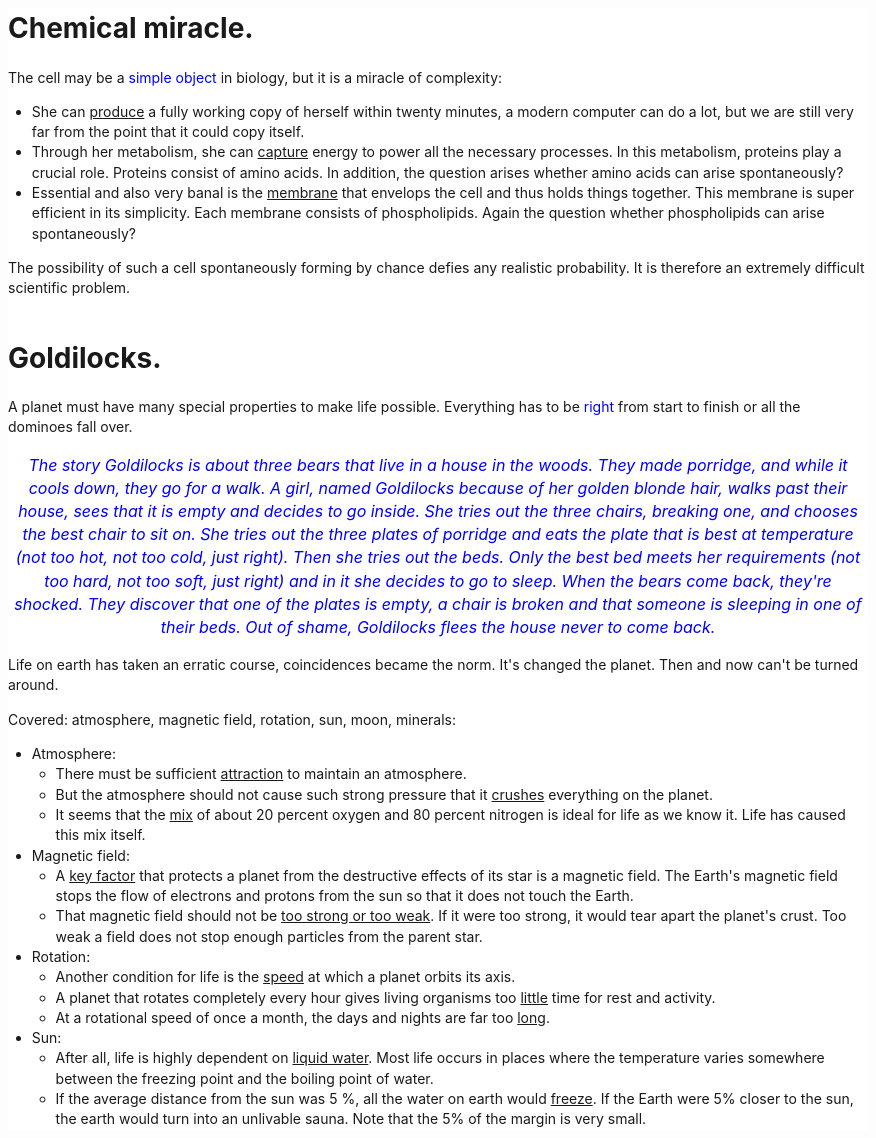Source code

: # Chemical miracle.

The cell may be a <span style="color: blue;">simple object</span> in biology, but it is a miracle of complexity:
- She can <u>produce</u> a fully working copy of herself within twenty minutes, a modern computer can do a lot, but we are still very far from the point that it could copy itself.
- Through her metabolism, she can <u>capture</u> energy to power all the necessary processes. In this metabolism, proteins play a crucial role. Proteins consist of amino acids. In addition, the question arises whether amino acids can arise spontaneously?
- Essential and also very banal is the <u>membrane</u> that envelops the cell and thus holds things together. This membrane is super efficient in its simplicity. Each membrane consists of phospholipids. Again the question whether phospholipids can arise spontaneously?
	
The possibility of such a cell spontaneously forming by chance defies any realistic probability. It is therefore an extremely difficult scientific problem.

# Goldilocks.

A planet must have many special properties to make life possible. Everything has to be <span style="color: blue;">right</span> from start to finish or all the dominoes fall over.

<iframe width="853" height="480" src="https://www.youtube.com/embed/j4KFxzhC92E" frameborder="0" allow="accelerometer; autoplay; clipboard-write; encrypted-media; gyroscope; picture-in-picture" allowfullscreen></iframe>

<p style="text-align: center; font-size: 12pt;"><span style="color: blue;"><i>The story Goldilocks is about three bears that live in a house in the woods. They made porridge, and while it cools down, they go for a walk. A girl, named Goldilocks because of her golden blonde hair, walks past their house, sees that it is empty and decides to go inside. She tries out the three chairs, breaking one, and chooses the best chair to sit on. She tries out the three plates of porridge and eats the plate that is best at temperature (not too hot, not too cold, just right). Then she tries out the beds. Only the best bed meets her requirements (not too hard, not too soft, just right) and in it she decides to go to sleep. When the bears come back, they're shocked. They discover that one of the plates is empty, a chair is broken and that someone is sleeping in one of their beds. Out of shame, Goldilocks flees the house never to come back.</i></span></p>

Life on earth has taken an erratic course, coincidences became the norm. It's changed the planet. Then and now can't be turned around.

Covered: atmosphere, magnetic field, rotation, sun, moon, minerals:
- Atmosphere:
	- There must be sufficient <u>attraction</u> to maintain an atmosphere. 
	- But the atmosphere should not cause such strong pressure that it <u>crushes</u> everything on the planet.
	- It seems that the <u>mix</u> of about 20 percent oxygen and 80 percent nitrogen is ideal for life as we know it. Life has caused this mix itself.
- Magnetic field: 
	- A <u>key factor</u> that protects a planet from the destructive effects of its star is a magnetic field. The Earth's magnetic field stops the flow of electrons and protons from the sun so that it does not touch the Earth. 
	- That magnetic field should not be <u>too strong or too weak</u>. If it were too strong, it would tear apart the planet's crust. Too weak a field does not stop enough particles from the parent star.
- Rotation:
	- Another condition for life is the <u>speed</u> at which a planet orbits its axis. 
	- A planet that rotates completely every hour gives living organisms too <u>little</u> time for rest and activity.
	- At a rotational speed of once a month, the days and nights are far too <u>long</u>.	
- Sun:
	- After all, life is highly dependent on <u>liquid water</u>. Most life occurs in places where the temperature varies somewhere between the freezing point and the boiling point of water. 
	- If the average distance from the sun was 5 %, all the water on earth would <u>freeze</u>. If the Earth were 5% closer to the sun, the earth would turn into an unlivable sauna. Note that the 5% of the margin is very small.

──────────

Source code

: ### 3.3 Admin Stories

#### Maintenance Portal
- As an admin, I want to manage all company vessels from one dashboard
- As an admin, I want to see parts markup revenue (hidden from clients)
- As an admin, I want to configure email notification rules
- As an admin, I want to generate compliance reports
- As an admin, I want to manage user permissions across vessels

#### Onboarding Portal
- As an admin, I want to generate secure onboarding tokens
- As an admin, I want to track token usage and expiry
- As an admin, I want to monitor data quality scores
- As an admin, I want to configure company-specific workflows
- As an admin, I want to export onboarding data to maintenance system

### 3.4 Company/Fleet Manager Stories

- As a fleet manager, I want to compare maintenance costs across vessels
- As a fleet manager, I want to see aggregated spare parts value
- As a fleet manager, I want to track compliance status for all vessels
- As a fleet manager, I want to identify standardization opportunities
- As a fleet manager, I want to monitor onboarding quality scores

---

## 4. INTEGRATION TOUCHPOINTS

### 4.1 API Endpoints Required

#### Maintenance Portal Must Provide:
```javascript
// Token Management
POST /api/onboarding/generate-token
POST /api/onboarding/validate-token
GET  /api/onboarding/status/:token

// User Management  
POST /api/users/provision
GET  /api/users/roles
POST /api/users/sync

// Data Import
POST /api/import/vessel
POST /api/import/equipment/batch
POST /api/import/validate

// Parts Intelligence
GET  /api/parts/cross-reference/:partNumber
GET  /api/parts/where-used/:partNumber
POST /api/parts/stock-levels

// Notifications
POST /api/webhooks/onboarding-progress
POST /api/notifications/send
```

──────────

### Work to complete
Scan the records above for the lines holding "- At a rotational" and "- If the average". Transcribe those two and every line between them word for word, and no others.

### Solution to this task
	- At a rotational speed of once a month, the days and nights are far too <u>long</u>.	
- Sun:
	- After all, life is highly dependent on <u>liquid water</u>. Most life occurs in places where the temperature varies somewhere between the freezing point and the boiling point of water. 
	- If the average distance from the sun was 5 %, all the water on earth would <u>freeze</u>. If the Earth were 5% closer to the sun, the earth would turn into an unlivable sauna. Note that the 5% of the margin is very small.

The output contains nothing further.